| Simon Broll |
NEW YORK (dpa) – Manhattan’s Fifth Avenue buzzes at lunchtime with businessmen scurrying to appointments, window-shopping tourists and women in designer clothes walking their Chihuahuas.
Nearly everybody is on the move, except for Jonah Wong. The 29-year-old sits on a camping chair near the entrance to the Apple store, where he has been for more than a week.
“I wanted to be to the first to hold the iPhone 6 in my hands,” he says.
Lines began to form at Apple’s New York flagship store days before the latest model was officially introduced on September 9.
A record number of people started pre-ordering the latest Apple phone on Friday, the company said, without disclosing how many units it had sold online.
Wong and his friend Eduardo travelled from Hong Kong to New York and camped in front of the Apple Store on September 3. The line had already started to form when they arrived to stake out the fifth and sixth spots.
The battery company Ravpower sponsored his plane ticket and is also paying for his food. In return, Wong has to wear a green sweater with the company logo.
The advertising ploy seems to work. About every five minutes somebody stops and takes a picture of Wong.
Apple said the new phones would be in stores September 19. Wong will have to sit tight for about another week before holding one of the coveted new gadgets in his hands.
For now, he says life on the street has been comfortable.
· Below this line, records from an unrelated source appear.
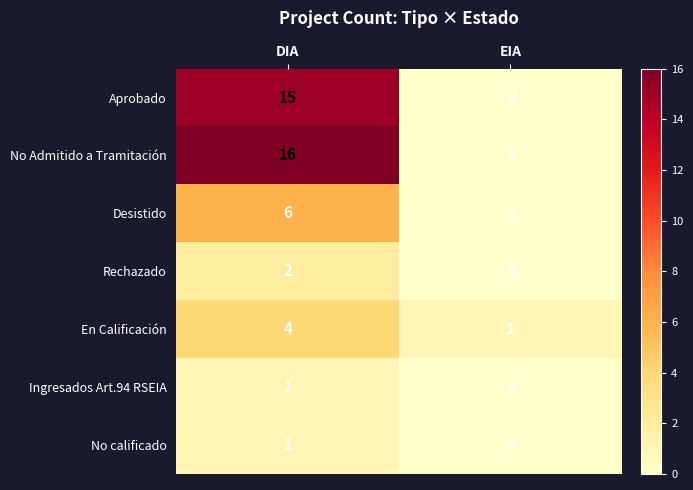

Between DIA and EIA, which series saw the biggest shift?

No Admitido a Tramitación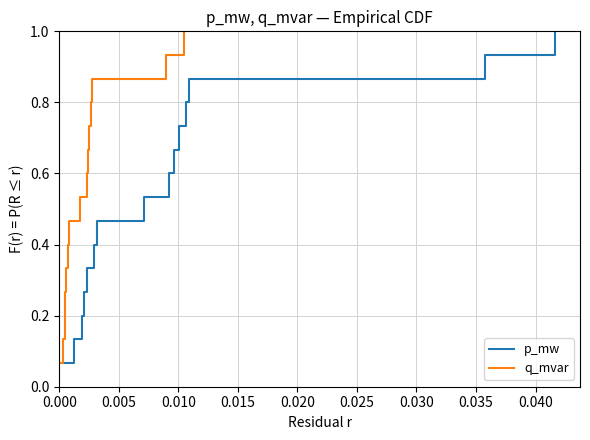

List the series in order of their peak value, highest first.

p_mw, q_mvar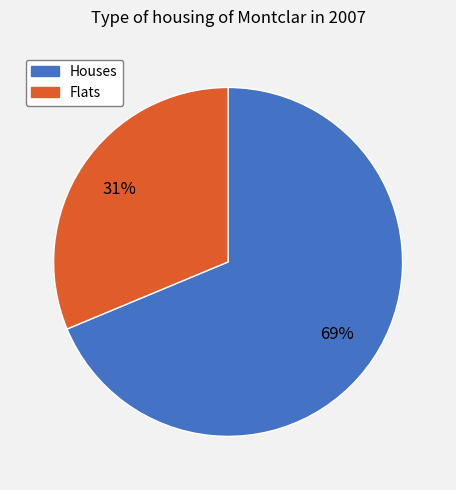

Between Houses and Flats, which is larger?

Houses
He bought a one-month membership with the YMCA so he could bathe, and the Apple store provides its restrooms for free. When the people waiting in line get hungry, one of them makes a run to the closest fast food joint, and that is why Eduardo’s chair is currently empty.
“May I take a picture?” a tourist asks, sitting down and snapping a photo without waiting for a response. Wong grins.
“During the day we chat with a lot of people so we do not get bored. At night it is sometimes hard to fall asleep,” he says, wrapping himself in a sleeping bag.
Hunter Kemp sits on a chair next to Eduardo’s. The 25-year-old music producer from New York is not even an Apple fan.
“I want to sell my good spot in the line later on,” he reveals.
A year ago, when the iPhone 5s debuted, the line in front of the store snaked around the entire block.
“People are willing to pay a lot of money not to be at the end of the line. For 2,000 dollars, I am willing to up one of my seats,” he says, pointing at his three chairs.
Jean Anacreon has a similar motive. The clothing vendor from Brooklyn has brought six chairs.
“I will keep one of the iPhones for myself and sell the other ones,” he says. “In previous years, every customer was allowed to buy two phones. As soon as I get mine, I will get back in line.”
Anacreon plans to make about 15,000 dollars this way.
An older man wearing a designer suit stops in front of him.
“That is meschugge,” the man says, when he finds out how long Anacreon has been waiting at the store already. He shakes his head and walks away.
The 23-year-old just laughs and says: “He calls it meschugge (crazy). I call it a good business model.”